From Washington there came a new sour note this week as Senator George Aiken laid charges on the table that cast rather unpleasant light on the Maritime Commission's wartime budget. The issue was a move, pending Senate Naval Committee approval, to promote Emory Land, chairman of the Commission, from Rear to Vice Admiral.

Despite the Commission's attempt to justify sky-high government subsidies to private ship concerns through comparison with costs in Axis-run Denmark and Italy, the figures of Comptroller General Warren on two recent shipbuilding deals reveal a loose-handed economy that can contribute little to the war effort. Using as his target reports submitted by Warren, Aiken charged that the Commission sold seven partially built ships to the Navy at two million dollars over their contract price in order to save a failing Florida concern. To this were added accusations that the Commission is issuing unwarranted subsidies, as well as failing in some cases to reclaim interest and excess profits from private shipbuilders.
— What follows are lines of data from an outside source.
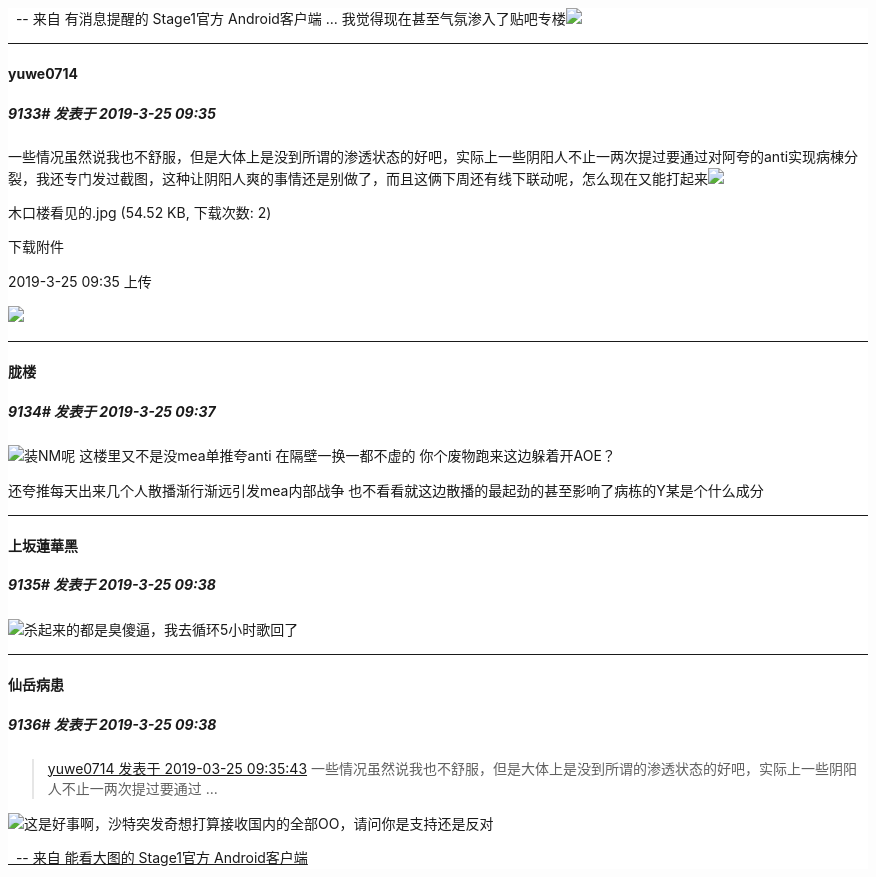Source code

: 
  -- 来自 有消息提醒的 Stage1官方 Android客户端 ...</blockquote>
我觉得现在甚至气氛渗入了贴吧专楼<img src="https://static.saraba1st.com/image/smiley/face2017/067.png" referrerpolicy="no-referrer">


*****

####  yuwe0714  
##### 9133#       发表于 2019-3-25 09:35


一些情况虽然说我也不舒服，但是大体上是没到所谓的渗透状态的好吧，实际上一些阴阳人不止一两次提过要通过对阿夸的anti实现病棟分裂，我还专门发过截图，这种让阴阳人爽的事情还是别做了，而且这俩下周还有线下联动呢，怎么现在又能打起来<img src="https://static.saraba1st.com/image/smiley/face2017/068.png" referrerpolicy="no-referrer">


木口楼看见的.jpg
(54.52 KB, 下载次数: 2)


下载附件


2019-3-25 09:35 上传


<img src="https://img.saraba1st.com/forum/201903/25/093540dhzw52wq05aw7hdk.jpg" referrerpolicy="no-referrer">


*****

####  胧楼  
##### 9134#       发表于 2019-3-25 09:37


<img src="https://static.saraba1st.com/image/smiley/face2017/037.png" referrerpolicy="no-referrer">装NM呢 这楼里又不是没mea单推夸anti 在隔壁一换一都不虚的 你个废物跑来这边躲着开AOE？

还夸推每天出来几个人散播渐行渐远引发mea内部战争 也不看看就这边散播的最起劲的甚至影响了病栋的Y某是个什么成分


*****

####  上坂蓮華黑  
##### 9135#       发表于 2019-3-25 09:38


<img src="https://static.saraba1st.com/image/smiley/animal2017/008.png" referrerpolicy="no-referrer">杀起来的都是臭傻逼，我去循环5小时歌回了


*****

####  仙岳病患  
##### 9136#       发表于 2019-3-25 09:38


<blockquote><a href="httphttps://bbs.saraba1st.com/2b/forum.php?mod=redirect&amp;goto=findpost&amp;pid=43027739&amp;ptid=1808327" target="_blank">yuwe0714 发表于 2019-03-25 09:35:43</a>
一些情况虽然说我也不舒服，但是大体上是没到所谓的渗透状态的好吧，实际上一些阴阳人不止一两次提过要通过 ...</blockquote><img src="https://static.saraba1st.com/image/smiley/face2017/067.png" referrerpolicy="no-referrer">这是好事啊，沙特突发奇想打算接收国内的全部OO，请问你是支持还是反对

[  -- 来自 能看大图的 Stage1官方 Android客户端](https://www.coolapk.com/apk/140634)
Such abuses as these deserve recognition and investigation. Unless they are explained, Admiral Land, advocate of shooting all labor organizers at sunrise, should himself face a Congressional firing squad. The tendency at present, with bigger issues afoot, is likely to be one of soft-pedalling, but just such an attitude is daily barricading the progress of the war. If United States revenue is being converted in one government department to encourage the profiteering that is banned by others, an obvious leak has been left untouched.

With even the newest revenue measures falling short of actual war costs, no phase of the nation's accelerated production program can afford to lay itself open to accusations of faulty economy. Already the gap between buying power and consumer goods is of inflationary proportions. Dust on Aiken's charges can clog the war machine.